OpenAI CEO Sam Altman has confirmed that the makers of ChatGPT are delaying the launch of its latest base model, GPT-5, after facing ‘biblical’ demand for its recently launched native image generation feature. Notably, ChatGPT’s underlying model GPT-4o received a massive update last week that allowed it to directly generate images instead of relying on an external model such as DALL-E 3. The new features allowed ChatGPT to better understand the user’s context while generating more nuanced and accurate images, resulting in a global Studio Ghibli-style image trend by social media users.
The viral trend led to a shortage of GPUs within the company, leading to image generation limits being imposed even on ChatGPT Plus and Pro members. However, OpenAI seems to have learnt the lessons of the recent supply shortages, saying that it wants to “make sure we have enough capacity to support what we expect to be unprecedented demand.”
Altman explained that the GPT-5 release has been delayed for “a bunch of reasons,” but the most exciting one being that the Microsoft-backed company now believes it can make the language model much better than it originally imagined.
What do we know about GPT-5?
Not a lot is known about GPT-5 other than the details that Altman shared via a social media post earlier this year where he outlined that GPT-4.5 – which was released last month – will be the last non-reasoning model for the company.
“A top goal for us is to unify o-series models and GPT-series models by creating systems that can use all our tools, know when to think for a long time or not, and generally be useful for a very wide range of tasks.” Altman explained the roadmap for GPT-5 in his post.
Notably, OpenAI’s newer ‘o’ series models like o3 Mini and o1 are reasoning first models that are aimed at mimicking human level thinking capabilities in order to solve more complex problems like coding, maths and reasoning related tasks. The reasoning models while offering nuance do take a bit more time than their standard counterparts and may not be ideal for simple queries.

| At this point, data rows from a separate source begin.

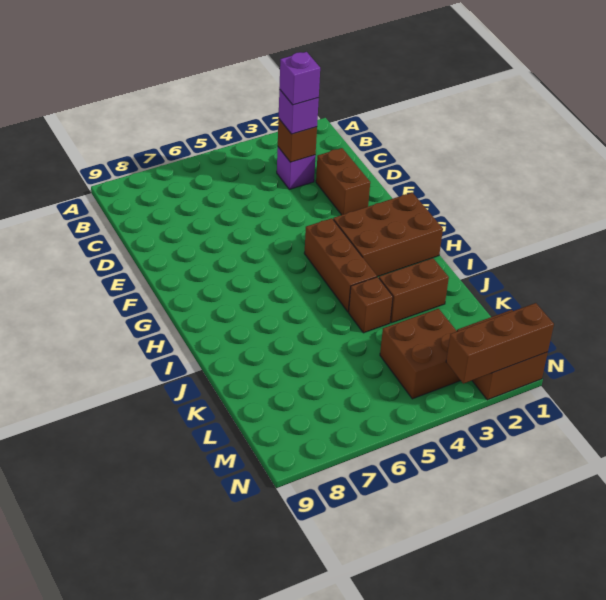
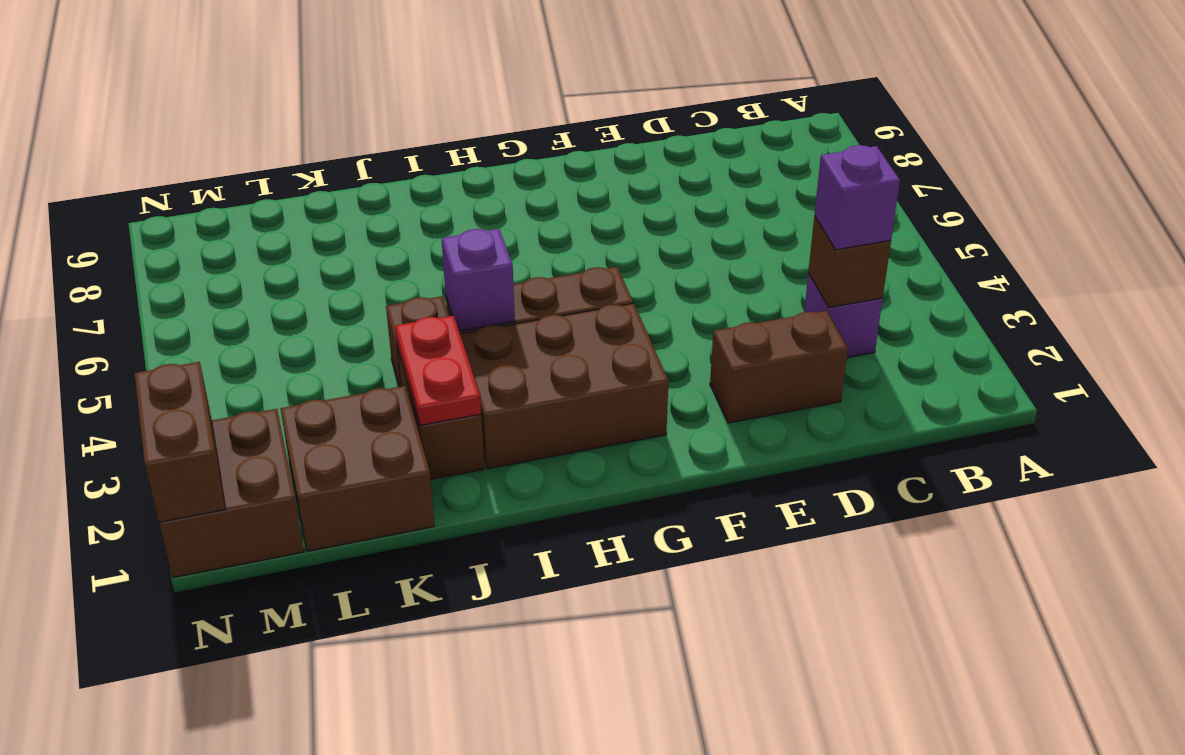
purple 1x1 brick [279,52,320,105] -> purple 1x1 brick moved to [441,229,515,331]
brown 2x3 brick [333,193,443,277] -> brown 2x3 brick turned to [460,303,668,469]
none -> red 1x2 plate [395,315,481,425]
brown 2x2 brick [380,309,461,399] -> brown 2x2 brick moved to [280,386,434,551]
brown 1x3 brick [446,303,554,384] -> brown 1x2 brick [135,362,225,522]

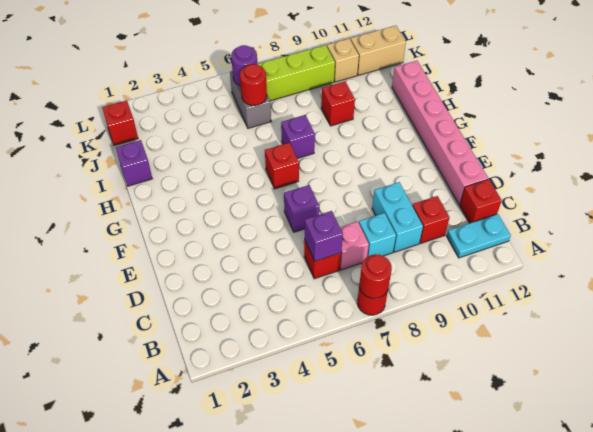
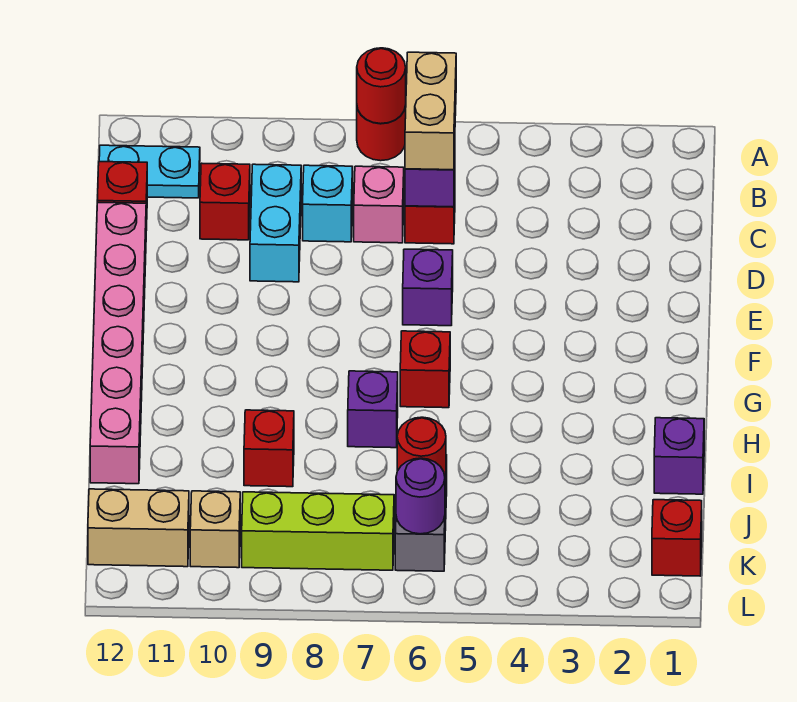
none -> tan 1x2 brick [405,52,456,170]

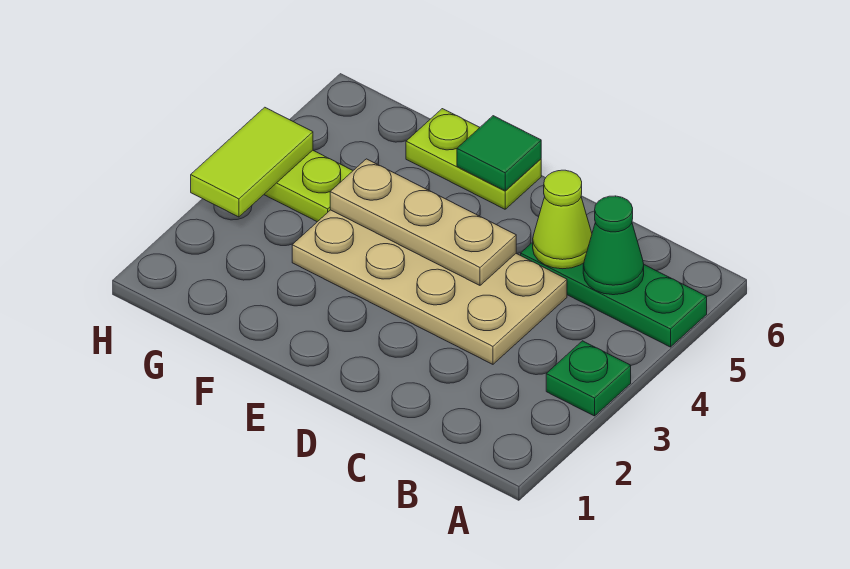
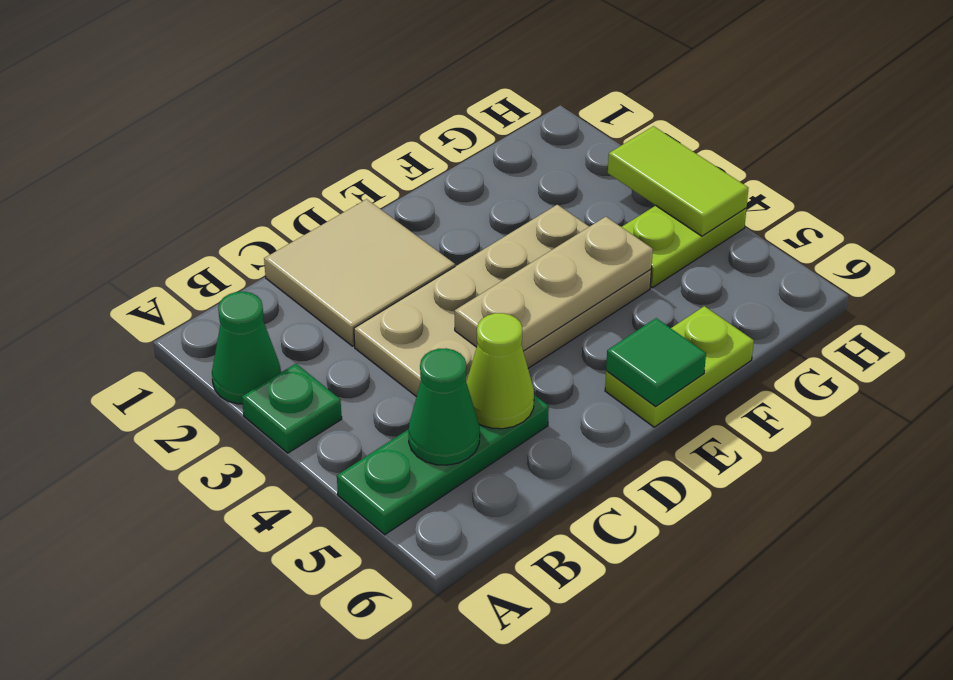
none -> green 1x1 cone [212,292,281,404]
none -> tan 2x2 tile [264,199,455,346]

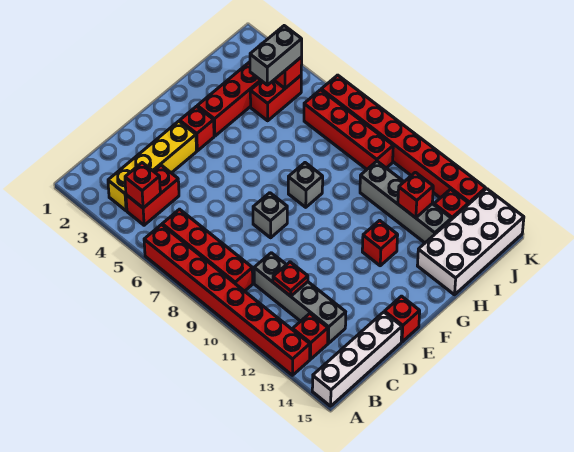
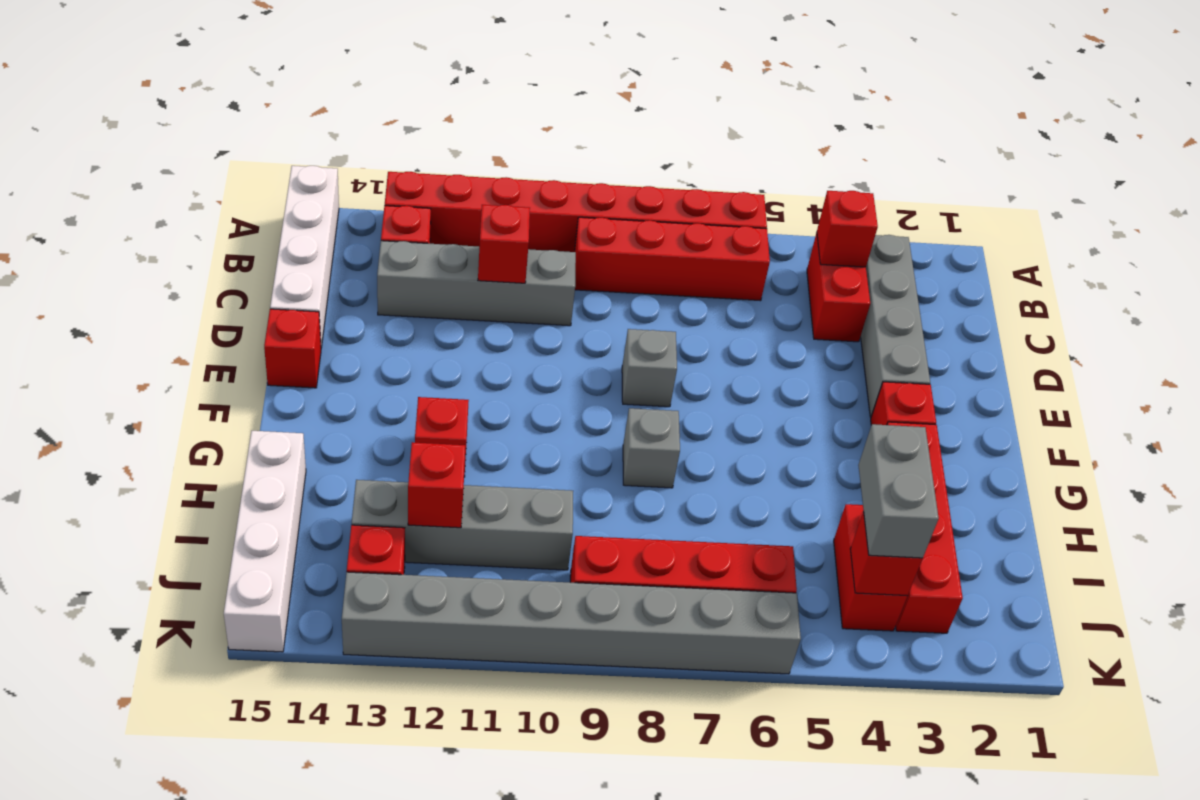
yellow 1x4 brick [108,121,197,211] -> grey 1x4 brick [861,235,930,417]
red 1x1 plate [273,262,308,296] -> red 1x1 brick [478,205,530,283]
white 2x4 brick [417,189,524,295] -> white 1x4 brick [224,431,306,652]
red 1x8 brick [321,75,486,204] -> grey 1x8 brick [342,572,801,674]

Altman had confirmed that OpenAI will do away with the model picker in GPT-5 and integrate a lot of companies existing models. OpenAI plans to give ‘unlimited access’ to GPT-5 at standard intelligence settings (subject to ‘abuse thresholds’) while Plus and Pro subscribers are planned to get an ever higher level of intelligence.
OpenAI’s new language models:
Altman also confirmed that OpenAI is rolling out 3 new models o3 Pro, o3 and o4 Mini – the latter two scheduled for release in the coming few weeks.
Notably, OpenAI had first announced its o3 and o3 Mini language model during a 12 day event in December. Amid the rise of China’s DeepSeek AI that provides free reasoning abilities, OpenAI also rushed to bring out its o3 Mini model in late January and also made it available to free users with certain restrictions. However, this is the first time since then that the company has given a tenative deadline for the rollout of o3.
Apart from these models, OpenAI also plans to launch its first open weights model since GPT-2 in the coming months which Altman has previously confirmed will be subject to additionall safety evaluations.